Sobrevivi a un salto de fe
- mireillealatiel

- 17 abr
- 2 Min. de lectura
"Entonces se disfraza con el traje de fuerte que solo se quita al llegar a la casa..." (Kany García).
Qué complicado es renunciar; dejar ir una vida y una identidad que te gusta, una que construiste de forma consciente, con esfuerzo y determinación, simplemente porque la vida, el universo o Dios te empujan a soltarla. En esta ocasión, el desapego me ha resultado doloroso. He opuesto mucha resistencia; mi cerebro intenta encontrar una lógica que no existe. Solo hay biología: mi cuerpo está cambiando y, con él, toda mi estructura neural. Solo me queda la fe en que el futuro resguarda algo mucho mejor que lo que ya tenía.
Parte de la dificultad radica en que no hay un agente externo a quien odiar, de quien quejarse o a quien maldecir.

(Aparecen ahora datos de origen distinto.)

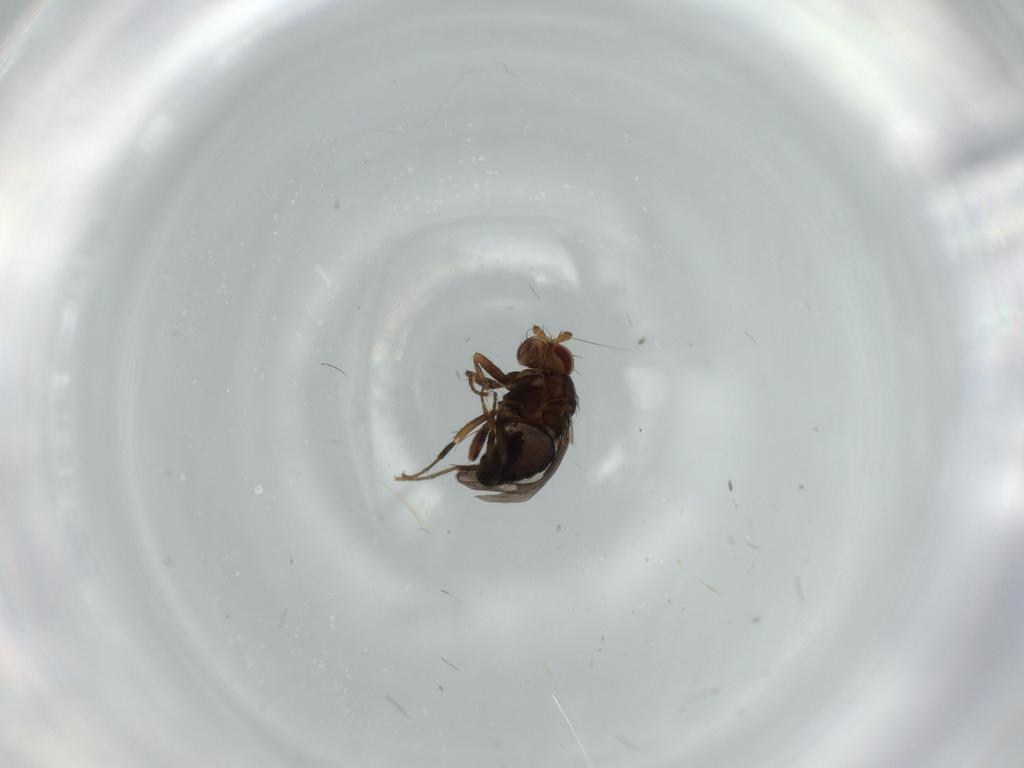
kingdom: Animalia
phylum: Arthropoda
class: Insecta
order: Diptera
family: Sphaeroceridae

Es solo la vida transformándose; lo natural; una etapa que, como mujer y ciudadana del mundo, me toca transitar.

Mi intuición me dicta que había una toxicidad profunda, pero no la que solemos imaginar (tipo relacionada con la nutrición o el ambiente), sino una toxicidad en el ADN. A menudo construimos nuestras vidas sobre la base del trauma, de hábitos y creencias familiares o sociales. Al parecer, todo aquello me alejaba de mi verdad. Y ojo aquí: en mi cotidianidad no se sentía así. Tenía la vida que soñaba, me dedicaba a lo que me apasionaba, me iba bien económicamente y mis vínculos eran valiosos, había trabajo y esperanza para ir por más. Me sentía libre.

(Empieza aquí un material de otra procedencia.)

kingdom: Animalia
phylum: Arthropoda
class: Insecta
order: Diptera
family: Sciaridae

Sin embargo, hoy entiendo que mucho de eso nacía de mis miedos y del trauma infantil, solo que logré disfrazarlo para que encajara en mi historia. En apariencia, parecía estar rompiendo patrones familiares, pero era un espejismo: estaba decorando el trauma. Mis sentimientos de plenitud eran reales, pero no eran auténticos con mi sistema operativo interno ni con mi biología actual.
Este proceso inició en 2024. Hoy, 17 de abril de 2026, por fin me permito llorar. Me vencí, me rendí y me entregué a la fe de ese futuro que aún no soy capaz de
imaginar. Es sobrevivir a un salto de fe a ciegas; estoy construyendo desde el vacío, descubriendo a una nueva "yo".
Muchos le llaman crisis existencial, otros crisis de la edad, o simplemente menopausia. Sea cual sea el nombre, es duro. Pero si el ADN se puede reprogramar, hoy me siento fuerte para hacerlo y para contribuir a la humanidad con una evolución verdadera. La creación me recuerda que no somos individuos eligiendo en soledad; somos parte de un todo cuyo alcance quizás nunca logremos dimensionar.
Si estás pasando por algo similar, recuerda: no estás sola. Todo pasa. Sigue avanzando, aunque avanzar a veces signifique pausar, fallar, perder y soltar.